きょうは18:30から『夜のバッファロー』(ディエゴ・ルナが主演し、ギジェルモ・アリアガが脚本を担当)21:00から『チャベス』ディエゴ・ルナが初監督したドキュメンタリー映画)の上映。

しかも“各回の上映前にディエゴ・ルナの舞台挨拶がある”ということだったのですが、実際には18:30の方は映画の上映後にディエゴが登場

しかも今フェスティバルにゲストとして登場する、他の監督たちも舞台に上り、

一言ずつご挨拶

何事も滞りなく“予定通りに進む日本式”とは違い、きわめてラテン的、

“即興的”に進行しました。

でもおかげでディエゴから期待以上の発言を聞けました!(以下、ネタバレ注意!)

例えば『夜のバッファロー』について、「ラストシーンの後、二人はどうなるの?」という質問に、ディエゴは「通常は観客の想像に任せるんだけど、ここだけの話、二人は二度と会わないと思う。愛とは暗い執念のようなもの。マヌエルはきっと長い間、刑務所暮らしをするはめになると思うよ。なにしろメキシコでは偉い人の息子を殴り倒すほうが、先住民を殺すより罪が重くなるような国だから…」

それを聞いて初めて「なるほど。そういう事情も含んでいる映画だったのかぁ…」と納得。

それにしても、こうして作り手たちの言葉を直接聞けるのが映画祭の魅力ですね。


ディエゴはとってもフレンドリーなうえ、「コミュニケーションしたい!」という意欲に溢れていて、魅力的でした。

ホント言うと、今までディエゴを甘く見ていたのですが、すっかり見直しました。

きょうから私もディエゴ・ファンです。


最初の回で予定時間をオーバーしたせいか、次の『チャベス』の上映は少し遅れて始まりました。
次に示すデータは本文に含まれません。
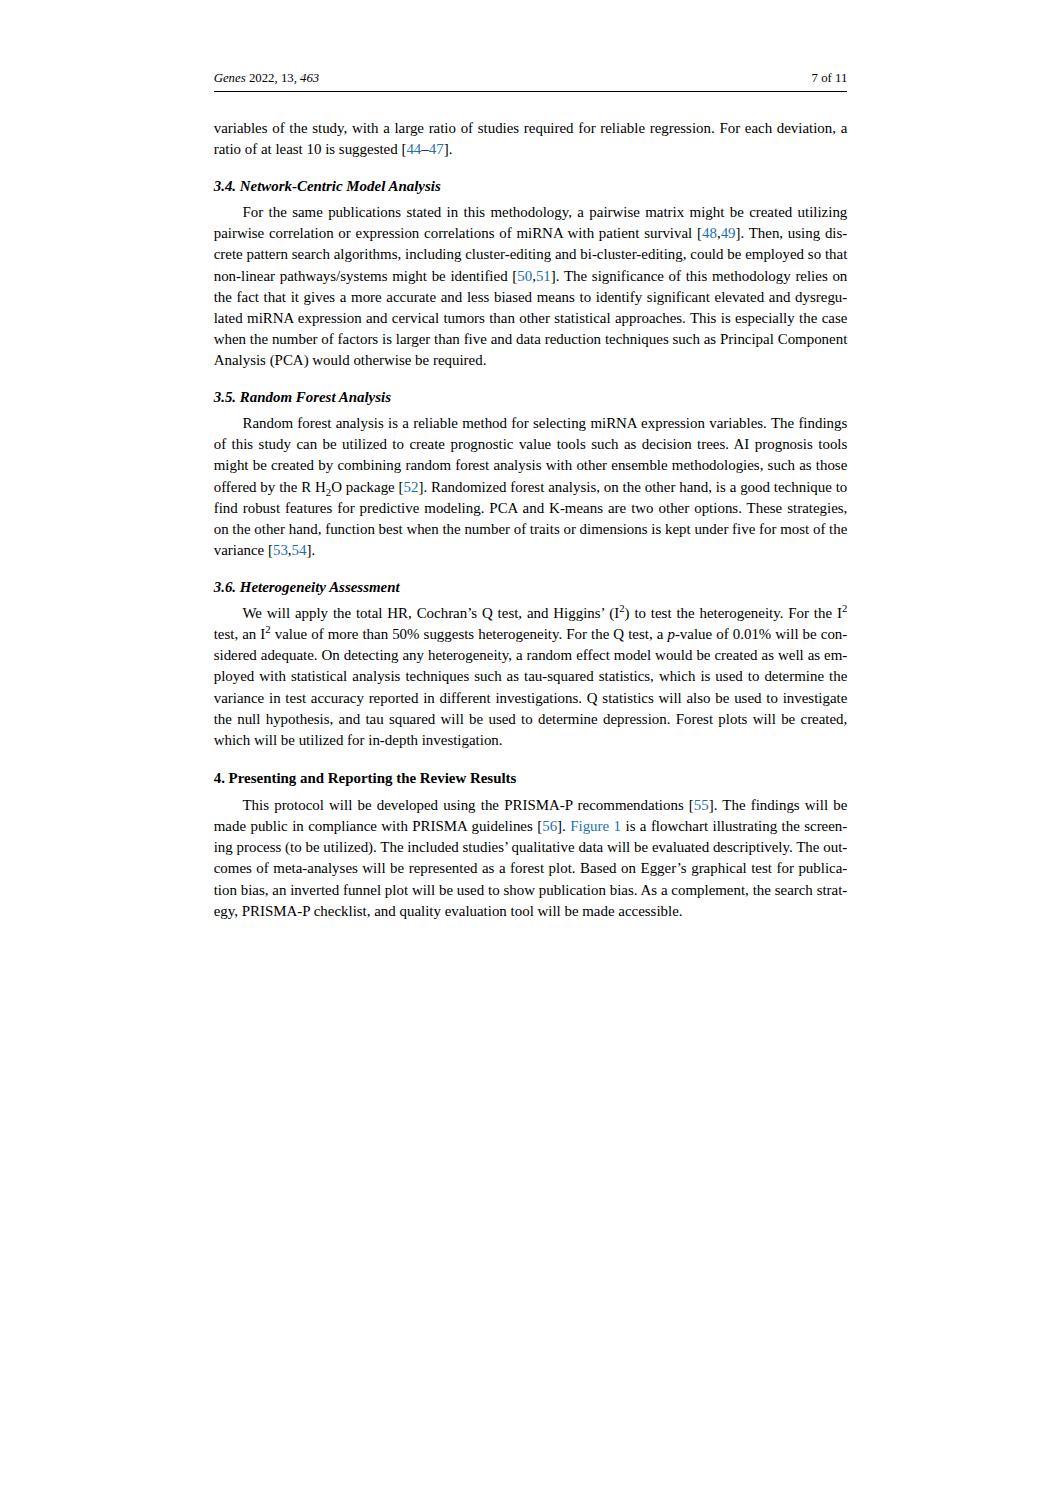Genes 2022, 13, 463
7 of 11
variables of the study, with a large ratio of studies required for reliable regression. For each deviation, a ratio of at least 10 is suggested [44–47].
3.4. Network-Centric Model Analysis
For the same publications stated in this methodology, a pairwise matrix might be created utilizing pairwise correlation or expression correlations of miRNA with patient survival [48,49]. Then, using discrete pattern search algorithms, including cluster-editing and bi-cluster-editing, could be employed so that non-linear pathways/systems might be identified [50,51]. The significance of this methodology relies on the fact that it gives a more accurate and less biased means to identify significant elevated and dysregulated miRNA expression and cervical tumors than other statistical approaches. This is especially the case when the number of factors is larger than five and data reduction techniques such as Principal Component Analysis (PCA) would otherwise be required.
3.5. Random Forest Analysis
Random forest analysis is a reliable method for selecting miRNA expression variables. The findings of this study can be utilized to create prognostic value tools such as decision trees. AI prognosis tools might be created by combining random forest analysis with other ensemble methodologies, such as those offered by the R H2O package [52]. Randomized forest analysis, on the other hand, is a good technique to find robust features for predictive modeling. PCA and K-means are two other options. These strategies, on the other hand, function best when the number of traits or dimensions is kept under five for most of the variance [53,54].
3.6. Heterogeneity Assessment
We will apply the total HR, Cochran’s Q test, and Higgins’ (I2) to test the heterogeneity. For the I2 test, an I2 value of more than 50% suggests heterogeneity. For the Q test, a p-value of 0.01% will be considered adequate. On detecting any heterogeneity, a random effect model would be created as well as employed with statistical analysis techniques such as tau-squared statistics, which is used to determine the variance in test accuracy reported in different investigations. Q statistics will also be used to investigate the null hypothesis, and tau squared will be used to determine depression. Forest plots will be created, which will be utilized for in-depth investigation.
4. Presenting and Reporting the Review Results
This protocol will be developed using the PRISMA-P recommendations [55]. The findings will be made public in compliance with PRISMA guidelines [56]. Figure 1 is a flowchart illustrating the screening process (to be utilized). The included studies’ qualitative data will be evaluated descriptively. The outcomes of meta-analyses will be represented as a forest plot. Based on Egger’s graphical test for publication bias, an inverted funnel plot will be used to show publication bias. As a complement, the search strategy, PRISMA-P checklist, and quality evaluation tool will be made accessible.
ディエゴが初監督した、彼にとって“息子のような映画”。

前の回に比べて空席も増えた会場でしたが、ディエゴとプロデューサーも私たちと同じ客席について鑑賞

上映語のQ&A(予定外!)を楽しみにしているというディエゴの言葉に促され、がぜん観る側にも熱がこもります。

実はワタシ、ボクシングに興味がないので、『チャベス』というメキシコが誇るボクサーのドキュメンタリーなんて退屈してしまうのではないかと心配だったのですが、編集や音楽など巧みな工夫が施されていて、最後まで緊張しながらも楽しく鑑賞。

それは他の観客の皆さんも同じだったようで、上映後のQ&Aもすごく盛り上がりました。

色々な質問が出て、ディエゴはそれぞれに丁寧に誠実に答えてくれたのですが、彼がこのドキュメンタリーを通じて一番伝えたかったこと3点を紹介して終わります(明日も早起きして、一回目の上映から見る予定なので)

1)  ボクサーのフリオ・セサル・チャベスはメキシコが世界に誇るスポーツマンなのに、今はもう忘れられた存在。その彼の偉業をもう一度メキシコの人々に思い出してもらいたい(忘却や無知は現代人の大きな欠陥だ)。

2)  チャベスは政治に利用され、捨てられた。名声と成功の周りには常に悪が群れる。

3) 根本的な原因は、教育や情報の不足にある。

  チャベスも教育や情報によってもっと自分を守ることができたはず。

  希望は彼の息子だ。なぜなら、息子は父の失敗を教訓として生かせるだろうから。


ということで、ディエゴ・ルナの前向きでポジティブな姿勢がとても爽やかな印象を残した、素晴らしい映画祭の初日でした。


最後に、ディエゴも友人のプロデューサー(Pablo Cruz?)も上映会場(新宿バルト9)の素晴らしさを讃えていました。確かに(同感)。